Beer writer Adrian Tierney-Jones wrote about the Ash Vine expansion at the time. Things were looking good. Their beers were everywhere.

And then, suddenly, Ash Vine went to the wall around the turn of the millennium, just before the number of microbreweries in the country began to increase exponentially.

I had 'Eye of Newt' at this Wetherfest. Or was it 'Vampire'?

So, what went wrong with this brewery who seemed to have it all?

If you were a ticker in the 1990s, Ash Vine were a Godsend in their prolificness. Every time there was an angle to be exploited - Euro 96, the Rugby World Cup, Wimbledon, Halloween, Christmas, you name it, they brewed a beer for it. Generally a 'different' beer each time, too.
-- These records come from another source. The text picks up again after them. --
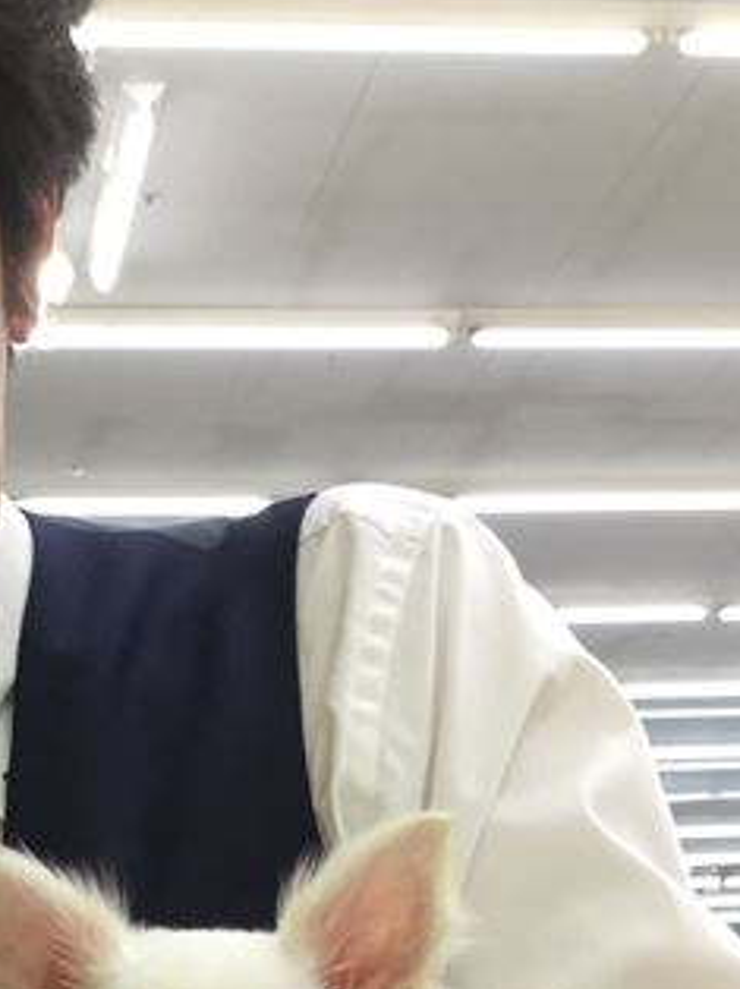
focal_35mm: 79
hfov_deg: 18.5
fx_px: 2255
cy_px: 1109
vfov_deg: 23.1
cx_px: 186
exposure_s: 1/30
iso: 64
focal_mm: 3.3
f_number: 2.4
(For all I know, the beer they probably brewed to commemorate Jim Broadbent's 48th birthday was different from the one they brewed for his 47th!)
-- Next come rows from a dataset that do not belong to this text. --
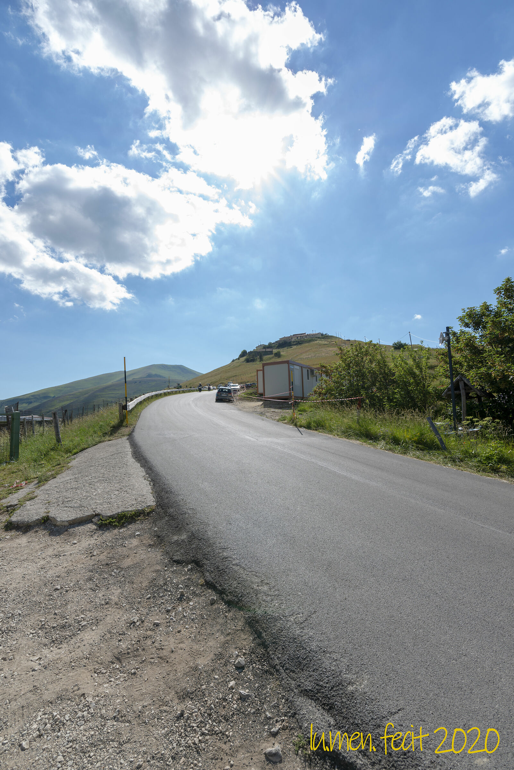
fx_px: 321
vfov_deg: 100.4
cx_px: 257
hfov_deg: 77.4
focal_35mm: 15
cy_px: 385
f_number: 9
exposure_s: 1/100
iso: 100
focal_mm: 15
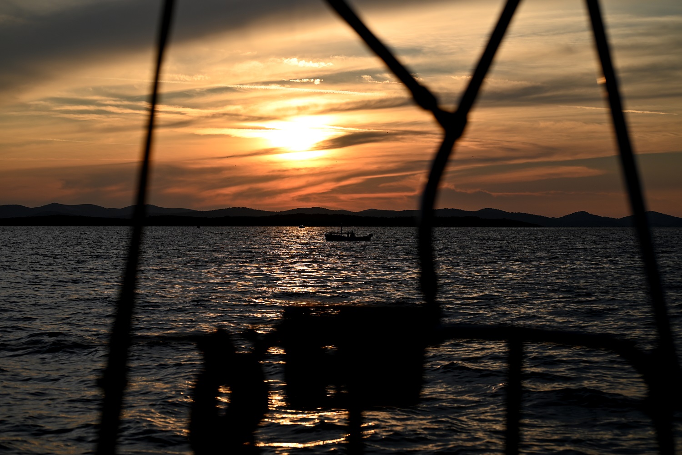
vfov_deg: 15.2
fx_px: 1705
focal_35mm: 90
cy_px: 228
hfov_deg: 22.6
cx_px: 341
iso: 100
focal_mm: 90
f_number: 7.1
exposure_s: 1/800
But most of them were indistinguishable from one another. Paleish 4.something % best bitters that didn't go overboard on the hops or the malt or indeed anything that might risk imparting some flavour. Maybe a tiny hint of Fuggles or Challenger if you were lucky and really tasted hard.

Yes, this was the time before we all got hooked on overdoses of New World hops but there was still scope for some variation, surely? They did a series of single hop beers (well of course they did, they did a series of fucking everything) none of which had enough of the damn things in to serve as a limp handshake, let alone a full-blown introduction to the variety.

(Incidentally the best Ash Vine beer was probably one of their standard offerings - Black Bess Porter - simply because it was actually different from most of the stuff they were churning out and had a slightly sweet toastiness about it if I remember correctly.)

But the blandness and sameyness of their beers doesn't really explain why they suddenly went under at a time when the future seemed bright, at least in terms of numbers and distribution? After all, other breweries have deployed the same tactic. Like Cottage with their endless train-themed ales, and Welton's who never miss an opportunity to cash in on an event.

(As an aside, I recently tried Windsor & Eton's 90 Glorious Years, a beer brewed to celebrate the 90th birthday of our longest-reigning monarch in history. An opportunity to brew something different, something spectacular, right? Like a 9% Imperial White IPA or something. Instead this 'special' beer is a bog-standard, bland 4.0% bitter that tastes exactly like any number of everyday beers...)

Ash Vine were far from alone, so what happened? Did Tim Martin have them dropped from the Wetherlist? Did they borrow too heavily for their larger brewery and suffer debilitating cash-flow issues? (I've seen this happen to far better breweries than Ash Vine). Did they go down the less cask, more bottling route and find the demand just didn't exist at the time?

If anybody does know what actually happened to Ash Vine, do let me know. I never heard anything about founder Rob Viney going on to another brewery somewhere else, but for a time in the late 1990s, Ash Vine's star briefly shone. Unlike most of their beers.


Ash Vine 1987-2001


1 comment:

  1. I've just thought of Ash Vine for first time in years, and found this site. Their beers had lots of names but tasted basically the same. Very distinctive but not in a good way. Not surprised they're history.